Please reproduce every line of text from the data below word for word, leaving the pictures out of your answer.

Records for the task:
BEGIN
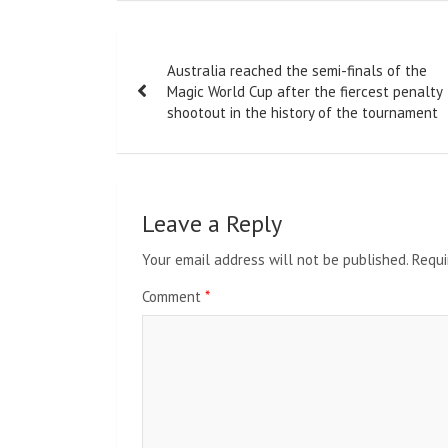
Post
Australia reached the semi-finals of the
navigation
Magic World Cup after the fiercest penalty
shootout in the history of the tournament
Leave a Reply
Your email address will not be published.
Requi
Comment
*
END
Task result:
Post
Australia reached the semi-finals of the
navigation
Magic World Cup after the fiercest penalty
shootout in the history of the tournament
Leave a Reply
Your email address will not be published.
Requi
Comment
*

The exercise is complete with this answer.